O Clube do Bode fecha o livro de atas de número 451, com relatórios assentados desde o franzino caderninho inaugural, lá se vão oito anos e lá vai pedrada. A confraria, sem nome, destino ou pretensão, estava em fase embrionária, apenas reuniões de poetas, músicos, jornalistas, amigos e leitores da Livro Técnico que iam à sede na rua do Dom Joaquim nas tardes de sexta para jogar conversa fora. Os pioneiros: Barros Pinho, Almir de Castro, Mariano Freitas, Giordane Carvalho, Juarez Leitão, Tarcila Machado, Hélio Catunda e outros poucos. O anfitrião, Sérgio Braga, o livreiro, cuidou de trazer feijão verde de casa e abriu, generosamente, a adega particular. E o caldo engrossou aos sábados com outras personas que, em torno do então senador Lúcio Alcântara, vinham a fim de discutir sobre política.
Pintou, então, a ideia de batizar a estranha confraria, informal e sem ideário, um nome besta que fosse, a título de identificação ou mesmo referência de informação. O nome surgiu da cabeça do poeta do Parnaíba, criado nas securas dos caratiús: Clube do Bode, e assim ficou. Surgiu como se batizássemos um time de botão ou um rebanho de nuvens feito carneirinhos de sonhos. Hoje procuram-se justificativas de roupagem social, associando bode à resistência; cá pra nós era mais uma conotação fuleiragem para uma patota heterogênea que apenas pretendia descontrair, fofocar, conversar miolo de pote. Mas que assim seja, fica bem esta casaca intelectualizada e ideológica, afinal o Clube do Bode nasceu na calçada de uma livraria, de uma editora.
Encontrado um nome, a coisa pesou e pensou-se logo em transferir responsabilidades. E aí coube ao Sérgio Braga um dos dois únicos cargos, o de Pai de Chiqueiro Mor, que seria, em termos sérios, o de presidente da agremiação. Com isto sugerimos um livreto para apontar as presenças e registrar alguma coisa digna de nota que porventura acontecesse naquele pedaço de calçada. Então nos autonomeamos, democraticamente, para o honroso cargo de Chiqueirador, trocando em miúdos, o secretário. Com uma justa defesa: éramos (porque novel abstêmio) a única pessoa capaz de, no dia seguinte, dar conta do que se havia passado durante a noite. E foi inaugurado o famigerado livro de atas.
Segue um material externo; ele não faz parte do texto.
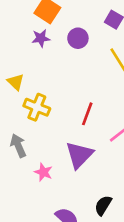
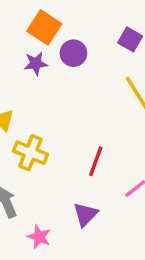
purple circle: (78, 38) -> (73, 53), moved
purple triangle: (79, 155) -> (85, 214), size x0.7

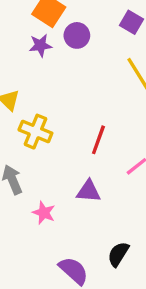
purple triangle: (85, 214) -> (88, 191), turned 50

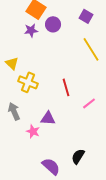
red line: (98, 140) -> (66, 87), turned -36
purple triangle: (88, 191) -> (48, 118), moved

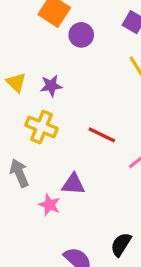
purple star: (31, 30) -> (51, 86), moved
yellow triangle: (12, 63) -> (16, 83), moved
red line: (66, 87) -> (102, 135), turned -48

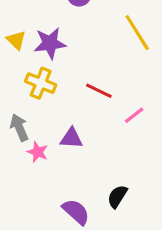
purple star: (51, 86) -> (50, 43), size x1.5
pink star: (49, 205) -> (38, 152), moved

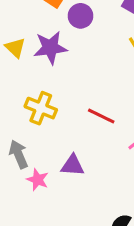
yellow triangle: (16, 40) -> (15, 48), moved
purple star: (50, 43) -> (50, 48), moved

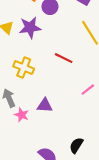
red line: (101, 116) -> (64, 58), moved

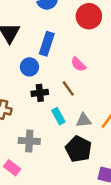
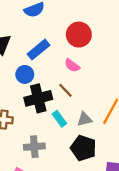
red circle: (89, 16) -> (79, 35), moved
blue rectangle: (47, 44) -> (38, 50), turned 40
black cross: (40, 93) -> (38, 98), size x1.6

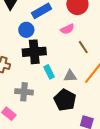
pink semicircle: (72, 65) -> (67, 29), turned -72
brown line: (65, 90) -> (83, 47), moved

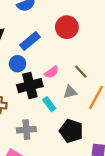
pink semicircle: (67, 29) -> (52, 72), moved
gray triangle: (70, 76) -> (70, 92), moved

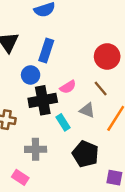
red circle: (67, 27) -> (107, 56), moved
blue rectangle: (30, 41) -> (46, 51), turned -36
gray triangle: (70, 92) -> (87, 110), turned 32

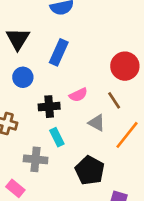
blue circle: (31, 75) -> (23, 77), moved
black cross: (43, 100) -> (49, 107), size x0.7
cyan rectangle: (63, 122) -> (57, 137), moved

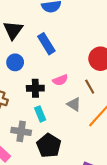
blue rectangle: (59, 52) -> (46, 44), turned -60
black pentagon: (90, 170) -> (49, 146), moved

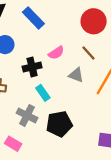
gray cross: (21, 131) -> (27, 115), turned 30
black pentagon: (49, 146) -> (59, 124), turned -30

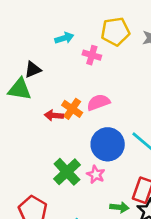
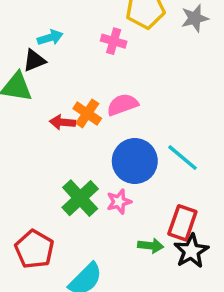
cyan arrow: (64, 38) -> (50, 38), moved
pink star: (96, 174) -> (119, 202), turned 30

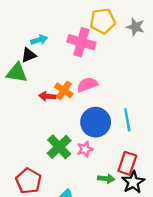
gray star: (195, 18) -> (136, 27), turned 30
pink cross: (114, 41) -> (81, 42), size x1.6
cyan line: (182, 158) -> (127, 120), turned 40

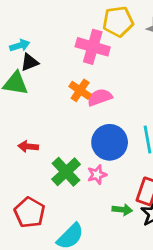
cyan arrow: (39, 40) -> (20, 45), moved
orange cross: (64, 90) -> (80, 90), moved
red arrow: (47, 96) -> (28, 147), moved

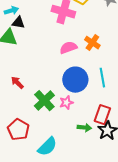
black triangle: (30, 62) -> (18, 23), turned 32
orange cross: (80, 90) -> (92, 43), moved
red arrow: (28, 147) -> (17, 83), turned 40

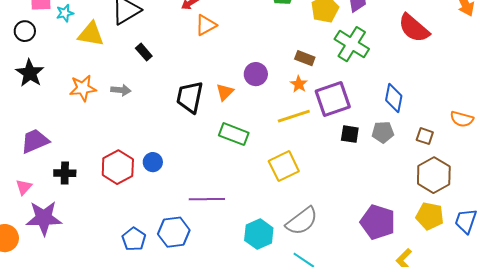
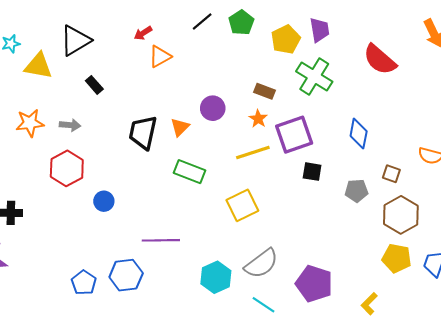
gray pentagon: (383, 132) -> (356, 191), moved
red hexagon: (118, 167) -> (67, 168), moved
purple pentagon: (378, 222) -> (314, 284), moved

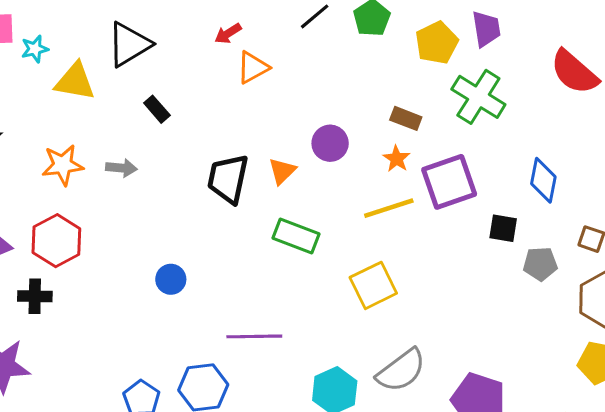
red hexagon: (67, 168) -> (56, 241), moved
black square: (312, 172) -> (503, 228), moved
Na verdade, o relicário da anti-ata, este conjunto de relatórios está mais para uma miscelânea, à moda das que as moças prendadas e suspirosas de antanho faziam lá pelos anos dourados, quarenta, cinquenta... Parece um almanaque, tem de um tudo: recorte de jornal, desenho, retrato, santinho de político, bilhete de namorado e receita de bolo. Às vezes pende para o humor negro e não deixa de dar suas alfinetadas, puxando o colarinho de quem não quer andar nos trilhos. E tem sobrado pro secretário, até ameaças cartoriais.
Tentamos democratizar a escritura de tais relatos, porém ninguém quis topar a parada. Mesmo assim já fomos substituídos nas raras visitas à Santana por Erasmo Pitombeira, João Soares Neto, Giordane Carvalho e Falcão. Ultimamente a missão vem sendo fielmente cumprida por Narcélio dos Anjos e Tatiana Ribeiro. Já vou pra minha terra bem mais tranquilo. Os bodes e cabritas estão em boas mãos.